Only the pictures are dropped. Restate each line below word for word.

*** DATA SHOWN ***

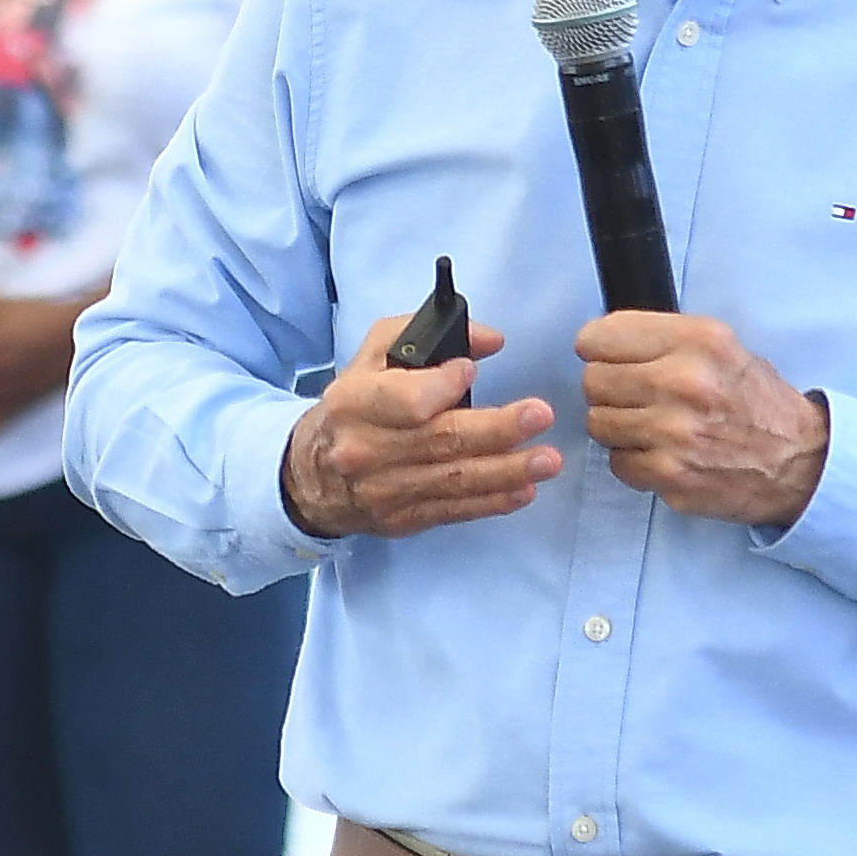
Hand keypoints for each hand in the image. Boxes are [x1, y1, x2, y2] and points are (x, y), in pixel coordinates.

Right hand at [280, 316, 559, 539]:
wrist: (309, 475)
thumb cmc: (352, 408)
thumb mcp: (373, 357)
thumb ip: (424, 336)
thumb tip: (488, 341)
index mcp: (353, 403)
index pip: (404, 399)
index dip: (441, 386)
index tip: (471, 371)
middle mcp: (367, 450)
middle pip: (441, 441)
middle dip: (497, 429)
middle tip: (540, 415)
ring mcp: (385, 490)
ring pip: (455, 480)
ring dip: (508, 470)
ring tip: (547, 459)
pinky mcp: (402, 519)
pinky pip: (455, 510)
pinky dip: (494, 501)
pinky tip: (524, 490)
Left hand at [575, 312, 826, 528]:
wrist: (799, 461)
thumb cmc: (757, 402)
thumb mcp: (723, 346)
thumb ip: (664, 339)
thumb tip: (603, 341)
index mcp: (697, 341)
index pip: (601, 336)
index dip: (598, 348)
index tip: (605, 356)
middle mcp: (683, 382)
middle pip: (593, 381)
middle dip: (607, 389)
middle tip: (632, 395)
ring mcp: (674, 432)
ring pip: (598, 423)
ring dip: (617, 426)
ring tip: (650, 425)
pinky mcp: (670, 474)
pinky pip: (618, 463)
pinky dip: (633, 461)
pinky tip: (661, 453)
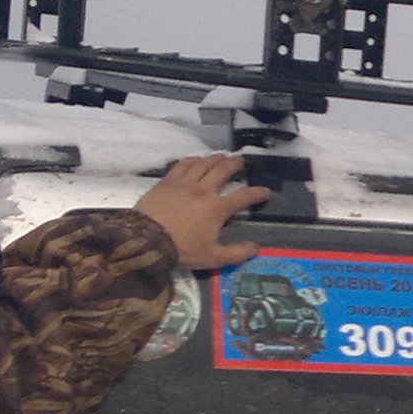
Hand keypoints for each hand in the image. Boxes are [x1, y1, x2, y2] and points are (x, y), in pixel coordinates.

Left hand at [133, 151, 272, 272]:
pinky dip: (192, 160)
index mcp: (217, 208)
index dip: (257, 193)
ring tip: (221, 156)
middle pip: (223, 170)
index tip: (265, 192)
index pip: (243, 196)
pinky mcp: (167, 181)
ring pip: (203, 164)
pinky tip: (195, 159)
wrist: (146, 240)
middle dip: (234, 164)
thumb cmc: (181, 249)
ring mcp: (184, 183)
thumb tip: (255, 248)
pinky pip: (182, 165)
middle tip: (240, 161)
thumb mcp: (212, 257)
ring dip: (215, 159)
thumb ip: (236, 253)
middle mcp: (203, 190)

*** End of DATA SHOWN ***

◆ **EXERCISE RESPONSE**:
Hand keypoints for each hand in the image. Boxes are [x1, y1, x2, y2] and points are (x, y), in pixel coordinates.

Right hand at [280, 316, 559, 539]:
wrist: (309, 475)
thumb cmc: (352, 408)
thumb mcp: (373, 357)
thumb ip: (424, 336)
thumb tip: (488, 341)
index mcp: (353, 403)
index pip: (404, 399)
index dip: (441, 386)
index tip: (471, 371)
middle mcp: (367, 450)
middle pip: (441, 441)
middle dip: (497, 429)
middle tip: (540, 415)
ring mcp: (385, 490)
ring pip: (455, 480)
ring dip: (508, 470)
ring tip: (547, 459)
pinky mcp: (402, 519)
pinky pip: (455, 510)
pinky dip: (494, 501)
pinky tip: (524, 490)
Left hand at [575, 312, 826, 528]:
wrist: (799, 461)
thumb cmc: (757, 402)
thumb mcp: (723, 346)
thumb ip: (664, 339)
thumb tip: (603, 341)
index mcp: (697, 341)
index pip: (601, 336)
index dip: (598, 348)
index tip: (605, 356)
middle mcp: (683, 382)
middle pip: (593, 381)
middle dip: (607, 389)
middle tip: (632, 395)
ring mcp: (674, 432)
ring pip: (598, 423)
ring dip: (617, 426)
ring tip: (650, 425)
pinky mcp: (670, 474)
pinky pip: (618, 463)
pinky dip: (633, 461)
pinky tip: (661, 453)
Hand keypoints for each hand in the image. Boxes are [x1, y1, x2, y2] and points are (x, y), in pixel coordinates.

Left hand at [133, 151, 272, 272]:
pinky dip: (192, 160)
index mcp: (217, 208)
index dip: (257, 193)
ring tip: (221, 156)
middle pip: (223, 170)
index tip: (265, 192)
index pip: (243, 196)
pinky mcp: (167, 181)
ring pip: (203, 164)
pinky tip: (195, 159)
wrist: (146, 240)
middle dip: (234, 164)
thumb cmc: (181, 249)
ring mcp: (184, 183)
thumb tip: (255, 248)
pinky pip: (182, 165)
middle tip: (240, 161)
thumb mcp: (212, 257)
ring dip: (215, 159)
thumb ip: (236, 253)
middle mcp: (203, 190)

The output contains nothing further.